In the end, the JQC found probable cause to support most of her allegations and Zilber last week entered into a stipulation where he admitted his behavior was “intemperate, inappropriate and damaged the public’s perception of the judiciary.”
He also agreed to the recommended discipline: a 60-day suspension without pay from his $161,000-a-year job and a $30,000 fine, calculated to cover the proceeds of 51 days he was absent from the courthouse without notifying court administration he was taking leave.
A call to the judge's chambers seeking his comment on the matter was not returned. But attorney Deborah Baker, who said she spoke to Zilber's lawyer after NBC 6 inquired of the judge, volunteered that she had "never seen him treat a woman any different than a man" and, as far as she could tell from years of practicing before him, there "wasn't a sexist bone in his body."
In recommending the discipline to the Florida Supreme Court, the JQC notes Zilber "immediately accepted responsibility (and) expressed remorse for his intemperate treatment and misuse of his court staff."
He admitted requiring his staff to do more than help run the courtroom, including at times doing his online shopping, registering his car, working on his scrap book and picking up his Art Basel tickets.
Dent said it did not take her long to realize "he wasn’t being honest with his time sheet. It was made very clear to me that the most important thing was to hold up the appearance that he was there, but in reality that wasn’t happening."
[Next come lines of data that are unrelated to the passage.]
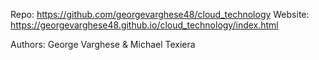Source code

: Repo: https://github.com/georgevarghese48/cloud_technology
Website: https://georgevarghese48.github.io/cloud_technology/index.html

Authors: George Varghese & Michael Texiera
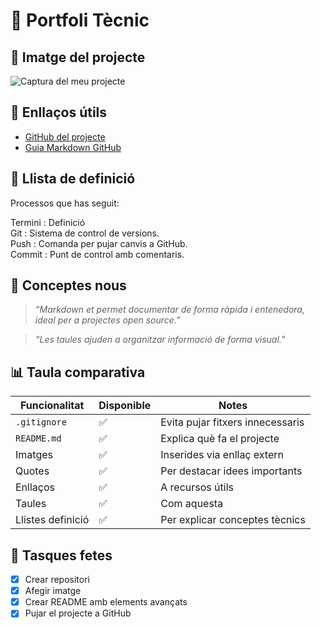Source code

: # 💼 Portfoli Tècnic

## 📸 Imatge del projecte

![Captura del meu projecte](https://via.placeholder.com/600x300.png?text=Captura+del+projecte)

## 🔗 Enllaços útils

- [GitHub del projecte](https://github.com/<el-teu-usuari>/portfoli-tecnic-markdown)
- [Guia Markdown GitHub](https://guides.github.com/features/mastering-markdown/)

## 📘 Llista de definició

Processos que has seguit:

Termini : Definició  
Git : Sistema de control de versions.  
Push : Comanda per pujar canvis a GitHub.  
Commit : Punt de control amb comentaris.  

## 🧠 Conceptes nous

> *“Markdown et permet documentar de forma ràpida i entenedora, ideal per a projectes open source.”*

> *“Les taules ajuden a organitzar informació de forma visual.”*

## 📊 Taula comparativa

| Funcionalitat | Disponible | Notes                                                |
|---------------|------------|------------------------------------------------------|
| `.gitignore`  | ✅         | Evita pujar fitxers innecessaris                    |
| `README.md`   | ✅         | Explica què fa el projecte                          |
| Imatges       | ✅         | Inserides via enllaç extern                         |
| Quotes        | ✅         | Per destacar idees importants                       |
| Enllaços      | ✅         | A recursos útils                                    |
| Taules        | ✅         | Com aquesta                                          |
| Llistes definició | ✅     | Per explicar conceptes tècnics                      |

## 📝 Tasques fetes

- [x] Crear repositori
- [x] Afegir imatge
- [x] Crear README amb elements avançats
- [x] Pujar el projecte a GitHub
Not there on many Mondays and Fridays, she said, and not there for a week last August when he vacationed in Malibu without taking leave, the judge subsequently admitted, though he said he did do some work while in California.
"There’s a lot of good judges on the bench who don't behave this way, and it’s guys like this that are abusing their power, taking advantage of people like Dixie," said attorney Bruce Jacobs, who has his own long-running beef with the judge over contentious foreclosure litigation.
He is helping Dent challenge the deal Zilber reached with the JQC, which only recommends discipline to the state Supreme Court, which has final say.
"We’re asking that the Florida Supreme Court reject the JQC’s recommendation, which we think is a slap on the wrist, and we want him removed from the bench and disbarred," Jacobs said.
Dent said she is glad he is accepting responsibility, but one personal attack, she said, still hurts.
"The moment I told him I was pregnant, he said, 'Oh geez. This is such an inconvenience. This is going to ruin all my plans. This is the worst possible time for you to be pregnant,'" she recalled.
Soon after, Zilber was "requiring his pregnant JA to wheel his chair up several floors to the courtroom and then lift it onto the dais prior to hearings," the JQC found and Zilber admitted, later telling an investigator he made other arrangements "once the issue was brought to his attention."
"I simply could not do it because it was so heavy and I wasn’t going to risk the baby," Dent said.
After having her daughter and returning from leave, Dent said the final straw came in August when Zilber berated her over a Zoom session witnessed by her other children.
Her family, she said, told her, "'You know, we're going to figure it out. We’re going to figure it out together, but you’re going to resign because you should not be subjected to this and the kids should not continue seeing this.'"
She submitted her resignation the next day.